* Task item: In the passage on Monsieur Zenith, set down word for word the stretch from "Zenith is an" through "most popular adversaries.".

-- Text section follows --

Monsieur Zenith the Albino is an ambiguous villain created by writer Anthony Skene for the "Sexton Blake" series of detective pulp fiction.

Zenith is an albino, world-weary gentleman thief, originally Romanian nobility but in exile for undetermined reasons. He is full of an ennui which can only be relieved by opium, danger and adventure. Zenith sets himself against Blake not out of avarice but for the joy of the game, and treats Blake with sportsmanship rather than anger or hatred.

Zenith is influenced as much by the anti-heroes of Gothic fiction as he is by the master villains of 20th century pulp fiction, notably Fantômas. Zenith remains one of Blake's most popular adversaries.

-- Text section concluded --
-- Supplied information follows --

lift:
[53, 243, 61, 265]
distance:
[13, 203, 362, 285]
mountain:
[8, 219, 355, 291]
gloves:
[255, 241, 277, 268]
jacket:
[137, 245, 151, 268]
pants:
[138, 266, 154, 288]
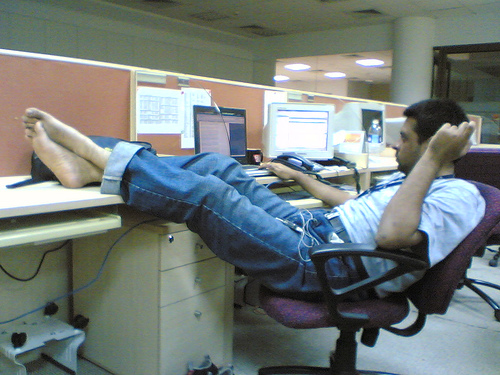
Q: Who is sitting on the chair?
A: The man.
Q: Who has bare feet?
A: The man.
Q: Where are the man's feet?
A: On the desk.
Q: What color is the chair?
A: Red and black.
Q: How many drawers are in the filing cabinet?
A: Three.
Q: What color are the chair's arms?
A: Black.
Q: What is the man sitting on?
A: The chair.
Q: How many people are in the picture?
A: One.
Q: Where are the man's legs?
A: Desk.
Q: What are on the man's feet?
A: Nothing.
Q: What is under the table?
A: Drawers.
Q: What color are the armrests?
A: Black.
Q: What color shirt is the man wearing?
A: White.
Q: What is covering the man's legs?
A: Jeans.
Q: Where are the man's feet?
A: Desk.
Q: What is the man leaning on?
A: Chair.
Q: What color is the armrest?
A: Black.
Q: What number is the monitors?
A: Three.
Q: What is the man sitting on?
A: A chair.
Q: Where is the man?
A: In an office.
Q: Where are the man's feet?
A: On the desk.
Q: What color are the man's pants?
A: Blue.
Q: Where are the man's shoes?
A: On the floor.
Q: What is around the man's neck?
A: A lanyard.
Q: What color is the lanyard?
A: Blue.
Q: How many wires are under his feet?
A: Two.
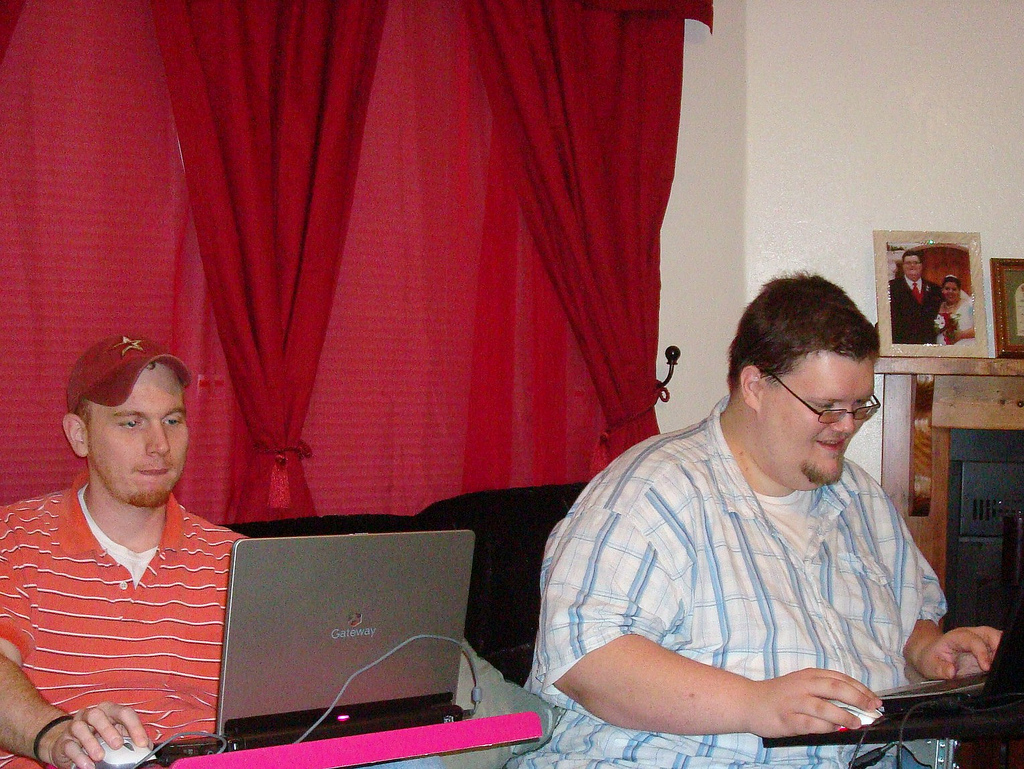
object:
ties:
[236, 447, 305, 509]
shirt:
[0, 473, 249, 769]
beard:
[800, 453, 846, 487]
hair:
[726, 270, 880, 395]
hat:
[65, 334, 193, 414]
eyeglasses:
[761, 371, 882, 424]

-- Supplied information concluded --

* Result of the exercise:
Zenith is an albino, world-weary gentleman thief, originally Romanian nobility but in exile for undetermined reasons. He is full of an ennui which can only be relieved by opium, danger and adventure. Zenith sets himself against Blake not out of avarice but for the joy of the game, and treats Blake with sportsmanship rather than anger or hatred.

Zenith is influenced as much by the anti-heroes of Gothic fiction as he is by the master villains of 20th century pulp fiction, notably Fantômas. Zenith remains one of Blake's most popular adversaries.